- Net loss of 150 billion yen expected for current fiscal year
- Mitsubishi had forecast 300 billion yen profit in February
Mitsubishi Corp., Japan’s largest trading house, expects to book an impairment charge of 430 billion yen ($3.8 billion) primarily on its metals and energy businesses to reflect the plunge in commodity prices, leading to a first-ever annual loss for the company on a group basis.
The net loss will likely total 150 billion yen in the 12 months ending March 31, compared with net income of 400.6 billion yen the previous year, according to a regulatory statement issued Thursday by the Tokyo-based trader. As recently as February, Mitsubishi was forecasting annual net income of 300 billion yen.
“There is not much optimism in the commodities sector, but among the general trading companies, Mitsubishi will be able to continue to be competitive,” Fumio Matsumoto, a fund manager at Dalton Capital Japan Inc. in Tokyo, said on Thursday before the announcement.
The writedown underscores the predicament Japan’s “sogo shosha,” or general trading houses, find themselves in after making heavy investments in metals and energy at the height of the commodities boom, only to see prices tumble. The Bloomberg Commodity Index, a measure of returns from 22 items, has dropped about 40 percent in the last two years, earlier this year touching the lowest level since 1991.

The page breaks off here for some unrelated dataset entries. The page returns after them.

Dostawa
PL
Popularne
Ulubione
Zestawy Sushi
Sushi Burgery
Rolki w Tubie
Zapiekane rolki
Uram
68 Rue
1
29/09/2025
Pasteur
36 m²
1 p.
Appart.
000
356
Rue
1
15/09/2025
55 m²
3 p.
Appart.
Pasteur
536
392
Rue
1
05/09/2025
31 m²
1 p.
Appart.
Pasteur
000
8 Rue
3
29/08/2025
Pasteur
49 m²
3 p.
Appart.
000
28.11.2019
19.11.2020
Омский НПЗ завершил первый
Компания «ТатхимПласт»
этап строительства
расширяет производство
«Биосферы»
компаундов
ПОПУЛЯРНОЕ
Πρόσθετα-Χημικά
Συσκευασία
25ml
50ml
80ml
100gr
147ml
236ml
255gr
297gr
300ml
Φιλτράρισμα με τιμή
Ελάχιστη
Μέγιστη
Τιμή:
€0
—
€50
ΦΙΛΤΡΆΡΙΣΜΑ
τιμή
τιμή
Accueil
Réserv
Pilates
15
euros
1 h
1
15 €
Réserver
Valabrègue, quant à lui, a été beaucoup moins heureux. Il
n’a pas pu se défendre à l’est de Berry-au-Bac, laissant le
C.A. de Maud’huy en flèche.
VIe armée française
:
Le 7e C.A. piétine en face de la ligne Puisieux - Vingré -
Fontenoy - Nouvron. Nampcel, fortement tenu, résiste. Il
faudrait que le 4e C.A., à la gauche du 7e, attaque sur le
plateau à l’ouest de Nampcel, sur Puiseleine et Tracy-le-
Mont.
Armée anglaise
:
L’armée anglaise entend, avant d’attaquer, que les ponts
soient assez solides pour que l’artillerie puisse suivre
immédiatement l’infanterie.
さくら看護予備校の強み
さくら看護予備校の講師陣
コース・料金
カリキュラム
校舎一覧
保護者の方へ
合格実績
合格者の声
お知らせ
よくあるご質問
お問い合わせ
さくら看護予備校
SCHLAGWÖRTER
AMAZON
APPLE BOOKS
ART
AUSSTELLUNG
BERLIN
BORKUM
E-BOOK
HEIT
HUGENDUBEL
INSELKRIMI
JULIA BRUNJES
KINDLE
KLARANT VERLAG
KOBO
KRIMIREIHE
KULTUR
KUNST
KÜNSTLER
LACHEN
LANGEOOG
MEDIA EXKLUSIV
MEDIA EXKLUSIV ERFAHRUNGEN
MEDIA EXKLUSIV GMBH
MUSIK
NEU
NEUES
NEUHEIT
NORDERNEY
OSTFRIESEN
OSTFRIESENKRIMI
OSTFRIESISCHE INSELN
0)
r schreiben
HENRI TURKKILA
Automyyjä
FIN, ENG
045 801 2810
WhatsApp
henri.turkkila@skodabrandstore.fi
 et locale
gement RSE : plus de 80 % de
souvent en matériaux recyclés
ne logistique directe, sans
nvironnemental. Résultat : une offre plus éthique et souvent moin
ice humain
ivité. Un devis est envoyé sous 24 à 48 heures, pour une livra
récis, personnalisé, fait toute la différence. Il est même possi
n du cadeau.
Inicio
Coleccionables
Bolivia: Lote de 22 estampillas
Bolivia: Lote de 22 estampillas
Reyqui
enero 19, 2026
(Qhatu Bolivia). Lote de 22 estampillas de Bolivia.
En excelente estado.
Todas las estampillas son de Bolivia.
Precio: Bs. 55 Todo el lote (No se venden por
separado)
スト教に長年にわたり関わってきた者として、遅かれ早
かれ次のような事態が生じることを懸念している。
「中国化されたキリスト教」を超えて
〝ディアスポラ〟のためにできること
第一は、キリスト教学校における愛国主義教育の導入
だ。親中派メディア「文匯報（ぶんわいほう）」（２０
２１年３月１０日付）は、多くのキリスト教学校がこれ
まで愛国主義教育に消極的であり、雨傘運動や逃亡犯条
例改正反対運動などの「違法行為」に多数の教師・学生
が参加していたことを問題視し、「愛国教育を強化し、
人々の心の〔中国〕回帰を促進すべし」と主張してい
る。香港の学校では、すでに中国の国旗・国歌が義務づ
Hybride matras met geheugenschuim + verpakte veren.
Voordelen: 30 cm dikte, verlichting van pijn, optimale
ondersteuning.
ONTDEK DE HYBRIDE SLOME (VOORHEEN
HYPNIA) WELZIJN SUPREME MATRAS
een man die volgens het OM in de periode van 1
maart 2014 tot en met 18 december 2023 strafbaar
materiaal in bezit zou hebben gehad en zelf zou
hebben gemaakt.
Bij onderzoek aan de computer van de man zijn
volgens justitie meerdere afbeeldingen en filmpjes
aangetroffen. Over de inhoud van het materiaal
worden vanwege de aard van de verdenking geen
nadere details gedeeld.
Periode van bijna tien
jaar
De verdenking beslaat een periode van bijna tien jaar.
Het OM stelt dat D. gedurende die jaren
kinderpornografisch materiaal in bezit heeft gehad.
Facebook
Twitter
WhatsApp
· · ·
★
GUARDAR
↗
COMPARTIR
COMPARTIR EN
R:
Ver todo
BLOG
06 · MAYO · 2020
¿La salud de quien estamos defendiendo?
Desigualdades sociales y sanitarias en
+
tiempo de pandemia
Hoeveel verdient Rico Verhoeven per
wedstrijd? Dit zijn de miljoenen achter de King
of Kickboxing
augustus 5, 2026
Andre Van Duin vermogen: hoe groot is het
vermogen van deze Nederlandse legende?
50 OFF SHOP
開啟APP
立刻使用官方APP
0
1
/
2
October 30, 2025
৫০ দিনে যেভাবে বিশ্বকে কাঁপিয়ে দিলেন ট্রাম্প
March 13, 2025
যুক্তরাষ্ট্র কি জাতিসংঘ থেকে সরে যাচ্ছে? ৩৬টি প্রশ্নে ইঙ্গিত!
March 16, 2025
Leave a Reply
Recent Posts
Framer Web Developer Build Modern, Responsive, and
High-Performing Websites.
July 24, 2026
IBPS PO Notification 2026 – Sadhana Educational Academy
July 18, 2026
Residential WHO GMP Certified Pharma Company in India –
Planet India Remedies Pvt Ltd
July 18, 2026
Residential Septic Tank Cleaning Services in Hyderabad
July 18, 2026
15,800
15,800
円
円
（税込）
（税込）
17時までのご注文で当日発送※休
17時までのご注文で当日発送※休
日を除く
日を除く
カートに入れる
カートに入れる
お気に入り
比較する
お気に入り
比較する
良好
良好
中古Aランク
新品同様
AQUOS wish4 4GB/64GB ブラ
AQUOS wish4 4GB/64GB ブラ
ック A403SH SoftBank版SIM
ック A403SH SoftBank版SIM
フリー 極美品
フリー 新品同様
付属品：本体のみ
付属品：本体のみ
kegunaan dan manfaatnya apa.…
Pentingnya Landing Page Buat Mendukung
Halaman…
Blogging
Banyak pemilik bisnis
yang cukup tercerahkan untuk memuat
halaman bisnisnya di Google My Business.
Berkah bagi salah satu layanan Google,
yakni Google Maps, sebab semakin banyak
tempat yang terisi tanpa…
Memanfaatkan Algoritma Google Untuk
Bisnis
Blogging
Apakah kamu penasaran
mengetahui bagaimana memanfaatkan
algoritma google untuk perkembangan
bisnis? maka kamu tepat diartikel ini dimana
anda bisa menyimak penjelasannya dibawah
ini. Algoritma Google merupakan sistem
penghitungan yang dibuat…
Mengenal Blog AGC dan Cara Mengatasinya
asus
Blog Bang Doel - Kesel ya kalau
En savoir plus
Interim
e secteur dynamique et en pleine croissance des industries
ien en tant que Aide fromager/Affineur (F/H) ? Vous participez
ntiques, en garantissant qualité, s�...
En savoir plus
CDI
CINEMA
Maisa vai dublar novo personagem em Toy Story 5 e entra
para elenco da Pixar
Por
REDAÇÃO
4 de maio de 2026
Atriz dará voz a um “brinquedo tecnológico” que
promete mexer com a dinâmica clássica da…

“Resource prices were lower than we expected,” President Ken Kobayashi told reporters in Tokyo on Thursday, while also predicting a continuation of the slump.
In Mitsubishi’s case, the trader booked a 280 billion yen writedown on its copper business in Chile and a 40 billion yen writedown in a liquefied natural gas project in Australia. Major losses are also seen in Australian iron ore.
Compensation for all executives will be cut by 30 percent, said Kobayashi, who’ll take a 50 pay reduction. The company maintained its base annual dividend of 50 yen per share in the current fiscal year.
Mitsubishi, whose shares fell by the most in more than a month on Thursday, isn’t alone among Japan’s trading house in being squeezed by ill-timed commodities investments. Mitsubishi’s shares have declined about 32 percent since their most recent peak in June, while the benchmark Nikkei 225 stock average has dropped 17 percent in the same period.
Marubeni Corp. announced a 72 billion yen impairment mainly on its oil and gas businesses in February.
“Mitsubishi’s share price has hit rock bottom” with most resource-related writedowns now behind it, said Polina Diyachkina, an analyst at Macquarie Group Ltd. The company’s stock “will increase because investors have been waiting for this, and you also have positive catalysts such as the new mid-term plan and a potential dividend hike.”
On Wednesday, rival trading house Mitsui & Co. booked 260 billion yen in one-off charges and forecast its first net loss since it was founded in its modern form in 1947. Sumitomo Corp., another trader, took a 77 billion yen writedown at a nickel project in Madagascar earlier this year.